**SOURCE**.

The algorithm is based on the density cluster center recognition method, and its principle is to record the number of points in the neighborhood point set N of nodes in each cluster when obtaining the operation of class cluster. The density is calculated for each point in the cluster. The calculation method is to calculate the ratio of the number of neighbor points at the point P to the total number of points in the cluster, which is denoted as the density of P points. Finally, we find out the point with the highest density in the cluster which contains the largest number of neighbor nodes as the center of the cluster. The cluster center identification flowchart is shown in Fig. 4.

Figure 4
figure 4

The cluster center identification flowchart.

Dijkstra-based dynamic time warping distance measure, which is suitable for large numbers of overlapping trajectories in dense road networks27. DBSCAN+ uses the longitude and latitude to calculate the spherical distance. The algorithm determined the distance between two data points according to the longitude and latitude information of two points. However, the surface of the earth is curved, so when calculating the distance between two geographical positions, we cannot use the simple Euclidean distance, we need to consider the actual surface distance:

$$ a = lat_{1} - lat_{2} $$
(5)
$$ b = lon_{1} - lon_{2} $$
(6)
$$ L = 2*R*\sin^{ - 2} \sqrt {\left( {\sin \frac{a}{2}} \right)^{2} + \cos \left( {lat_{1} } \right)*\cos \left( {lat_{2} } \right)\left( {\sin \frac{b}{2}} \right)^{2} } $$
(7)

where lat1 represents the latitude of the first locus, lat2 represents the latitude of the second locus, lon1 represents the longitude of the first locus, lon2 represents the longitude of the second locus, and R represents the radius of the earth. The formula error is less than 0.2 m.

**BRIEF**. Extend the passage above on DBSCAN+ clustering and spherical distance, starting right after its last sentence.

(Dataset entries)
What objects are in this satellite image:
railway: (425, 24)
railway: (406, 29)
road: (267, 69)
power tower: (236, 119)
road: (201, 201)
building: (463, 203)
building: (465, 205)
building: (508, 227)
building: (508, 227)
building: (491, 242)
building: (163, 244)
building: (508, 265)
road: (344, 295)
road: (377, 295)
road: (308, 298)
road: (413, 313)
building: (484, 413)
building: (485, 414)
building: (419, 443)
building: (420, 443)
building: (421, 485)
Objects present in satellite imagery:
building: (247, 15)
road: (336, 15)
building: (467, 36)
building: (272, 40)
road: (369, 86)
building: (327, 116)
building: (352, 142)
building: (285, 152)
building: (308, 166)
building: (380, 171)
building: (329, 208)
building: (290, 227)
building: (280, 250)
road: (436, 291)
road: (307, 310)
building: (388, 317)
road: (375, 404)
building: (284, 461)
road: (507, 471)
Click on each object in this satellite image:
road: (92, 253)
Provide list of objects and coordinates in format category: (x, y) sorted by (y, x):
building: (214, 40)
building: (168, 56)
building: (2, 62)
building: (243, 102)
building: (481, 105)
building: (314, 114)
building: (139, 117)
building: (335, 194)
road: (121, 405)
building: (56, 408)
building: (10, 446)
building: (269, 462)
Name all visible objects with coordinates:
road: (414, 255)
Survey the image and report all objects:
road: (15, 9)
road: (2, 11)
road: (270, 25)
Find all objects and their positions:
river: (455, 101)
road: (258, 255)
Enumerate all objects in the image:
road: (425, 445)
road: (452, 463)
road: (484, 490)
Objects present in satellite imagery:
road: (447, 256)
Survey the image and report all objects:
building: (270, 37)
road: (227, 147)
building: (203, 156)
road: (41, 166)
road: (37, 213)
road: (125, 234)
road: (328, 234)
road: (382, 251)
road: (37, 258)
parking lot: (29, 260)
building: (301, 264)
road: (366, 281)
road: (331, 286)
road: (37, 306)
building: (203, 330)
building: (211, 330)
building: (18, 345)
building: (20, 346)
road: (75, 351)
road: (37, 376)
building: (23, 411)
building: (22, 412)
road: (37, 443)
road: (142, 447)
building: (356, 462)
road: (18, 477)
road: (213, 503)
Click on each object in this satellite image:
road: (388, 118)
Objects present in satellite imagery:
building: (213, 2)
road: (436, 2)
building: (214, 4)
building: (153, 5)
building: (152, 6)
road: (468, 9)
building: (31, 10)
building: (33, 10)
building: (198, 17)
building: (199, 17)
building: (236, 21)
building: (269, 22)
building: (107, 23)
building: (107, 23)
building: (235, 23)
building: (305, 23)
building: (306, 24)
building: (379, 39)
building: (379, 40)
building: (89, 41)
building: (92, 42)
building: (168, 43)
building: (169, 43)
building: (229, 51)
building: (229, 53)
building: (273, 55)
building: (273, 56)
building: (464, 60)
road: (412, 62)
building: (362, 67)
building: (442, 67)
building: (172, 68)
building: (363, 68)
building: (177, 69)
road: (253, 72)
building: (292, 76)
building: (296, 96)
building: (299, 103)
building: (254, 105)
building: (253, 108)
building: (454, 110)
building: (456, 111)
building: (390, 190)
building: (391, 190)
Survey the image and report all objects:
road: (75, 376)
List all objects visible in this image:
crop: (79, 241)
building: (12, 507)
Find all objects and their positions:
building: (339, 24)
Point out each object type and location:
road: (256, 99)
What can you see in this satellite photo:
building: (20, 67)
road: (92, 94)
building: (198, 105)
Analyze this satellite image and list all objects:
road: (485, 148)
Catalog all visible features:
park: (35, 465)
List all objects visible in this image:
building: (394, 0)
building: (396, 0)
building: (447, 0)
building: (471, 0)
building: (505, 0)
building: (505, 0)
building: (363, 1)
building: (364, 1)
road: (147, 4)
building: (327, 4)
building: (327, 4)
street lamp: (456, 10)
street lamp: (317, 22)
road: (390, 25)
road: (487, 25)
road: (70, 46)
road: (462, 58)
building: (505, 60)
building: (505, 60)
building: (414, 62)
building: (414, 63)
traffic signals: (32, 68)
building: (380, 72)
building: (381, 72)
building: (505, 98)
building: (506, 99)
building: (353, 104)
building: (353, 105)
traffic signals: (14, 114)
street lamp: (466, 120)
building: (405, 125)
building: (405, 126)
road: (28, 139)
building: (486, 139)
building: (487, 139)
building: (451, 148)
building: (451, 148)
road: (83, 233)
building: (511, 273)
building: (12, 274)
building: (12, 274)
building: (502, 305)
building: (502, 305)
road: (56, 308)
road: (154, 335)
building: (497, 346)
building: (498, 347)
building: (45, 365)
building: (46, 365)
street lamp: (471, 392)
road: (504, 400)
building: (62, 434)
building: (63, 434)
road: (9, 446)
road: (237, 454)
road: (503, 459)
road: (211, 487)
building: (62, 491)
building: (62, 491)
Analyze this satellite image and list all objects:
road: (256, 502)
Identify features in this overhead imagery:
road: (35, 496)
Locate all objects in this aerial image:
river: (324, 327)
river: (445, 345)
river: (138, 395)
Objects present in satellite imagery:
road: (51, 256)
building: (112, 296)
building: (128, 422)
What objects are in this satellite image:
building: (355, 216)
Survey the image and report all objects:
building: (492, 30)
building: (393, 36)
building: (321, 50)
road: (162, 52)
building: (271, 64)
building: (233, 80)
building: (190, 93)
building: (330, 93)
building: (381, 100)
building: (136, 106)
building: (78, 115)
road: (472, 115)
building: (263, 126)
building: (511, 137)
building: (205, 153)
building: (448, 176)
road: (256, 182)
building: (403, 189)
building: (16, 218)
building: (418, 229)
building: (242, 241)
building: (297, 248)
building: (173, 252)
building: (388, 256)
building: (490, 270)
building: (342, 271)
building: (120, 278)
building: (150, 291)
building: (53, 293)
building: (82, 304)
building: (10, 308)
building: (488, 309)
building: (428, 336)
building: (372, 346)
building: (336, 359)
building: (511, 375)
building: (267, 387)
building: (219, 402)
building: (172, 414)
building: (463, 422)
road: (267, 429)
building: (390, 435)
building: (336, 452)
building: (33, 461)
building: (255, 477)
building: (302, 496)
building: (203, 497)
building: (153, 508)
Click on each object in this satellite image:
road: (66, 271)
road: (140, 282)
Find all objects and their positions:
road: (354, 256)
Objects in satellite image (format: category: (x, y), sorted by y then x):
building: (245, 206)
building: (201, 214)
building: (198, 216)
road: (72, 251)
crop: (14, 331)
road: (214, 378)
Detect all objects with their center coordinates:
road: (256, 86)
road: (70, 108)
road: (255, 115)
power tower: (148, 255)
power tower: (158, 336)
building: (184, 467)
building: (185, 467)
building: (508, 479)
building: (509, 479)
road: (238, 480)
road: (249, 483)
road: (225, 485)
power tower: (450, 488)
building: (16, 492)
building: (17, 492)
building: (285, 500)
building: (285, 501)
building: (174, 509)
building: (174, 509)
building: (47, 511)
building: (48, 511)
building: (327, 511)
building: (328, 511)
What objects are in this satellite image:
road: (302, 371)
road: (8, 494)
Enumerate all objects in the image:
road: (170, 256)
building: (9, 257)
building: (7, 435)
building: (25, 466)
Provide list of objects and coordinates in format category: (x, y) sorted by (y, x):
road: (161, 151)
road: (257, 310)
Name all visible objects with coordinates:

**EXERCISE RESPONSE**.
According to the algorithm, users can effectively find the maximum density point in each cluster. The method of using cluster center instead of cluster class can not only make the output more concise, but also make the hot spot display more accurate.

Partitioned clustering

The block clustering process is shown in Fig. 5. The DBSCAN+ algorithm aggregates data into a pool of blocked queue threads with a maximum thread count of 50 in a group of 5000. Thread pools are monitored during clustering. When the thread pool is empty, the clustering results are re-written to the GPSList of the trace point queue for re-clustering. Multiple experiments show that when MinPts is set to 2, more points will be counted in the result cluster. When MinPts is set to 4 or higher, the number of points in the result cluster will be too small, so the value of MinPts set in this paper is 3.

Figure 5
figure 5

The block clustering flow chart.

Based on prior knowledge, DBSCAN+ clustering method with 5000 data sets, Eps = 30 and MinPts = 3 as parameters was set for clustering. Empty the track point queue, and write the cluster center set back into the track point queue to cluster again and find the cluster center, until the number of cluster centers finally reaches the set number of passenger hot spots;

Set the output result points to less than 1000 to enhance the visual effect. In this algorithm, the MinPts minimum number is set for the problem that the selection of MinPts cannot simultaneously take into account the sparse remote areas and the dense passenger points in urban areas. When the number of ClusterCenterList (hereinafter referred to as CCList) of cluster centers meets the following conditions, the corresponding clustering parameters are set respectively: CCList.Count ≤ 1000, then the output requirements are met, and the clustering results can be written to the database directly. When CCList.Count > 1000 and CCList.Count ≤ 3000, the clustering was conducted with MinPts = 2 and Eps = 30. When CCList.Count > 3000, the clustering was conducted with MinPts = 3 and Eps = 30.

Finally, the clustering results are written to the database. When running the program again, all the points in each cluster are directly displayed, which saves the user’s time.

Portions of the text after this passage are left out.